WHAT THIS TASK INVOLVES ▸
All records, exactly as written, minus the pictures: copy them out.

#### GIVEN DATA ####

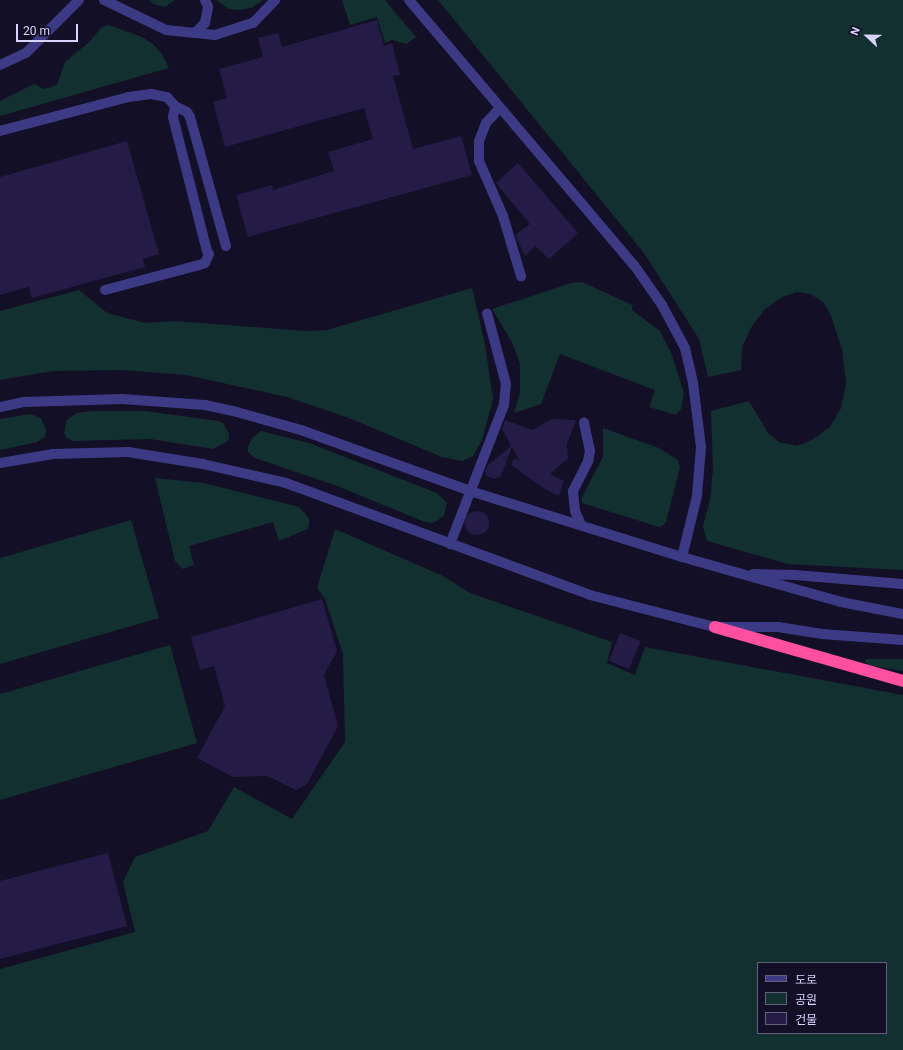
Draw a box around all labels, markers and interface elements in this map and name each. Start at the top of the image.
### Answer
scale bar [18,16,80,42]
north arrow [847,16,887,56]
text: 20 m [23,24,50,38]
text: N [848,25,863,37]
legend [757,962,887,1034]
text: 도로 [795,973,817,987]
text: 공원 [795,993,817,1007]
text: 건물 [795,1013,817,1027]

####

YOUR SOLUTION ▸
Draw a box around all labels, markers and interface elements in this map and name each. Start at the top of the image.
### Answer
scale bar [18,16,80,42]
north arrow [847,16,887,56]
text: 20 m [23,24,50,38]
text: N [848,25,863,37]
legend [757,962,887,1034]
text: 도로 [795,973,817,987]
text: 공원 [795,993,817,1007]
text: 건물 [795,1013,817,1027]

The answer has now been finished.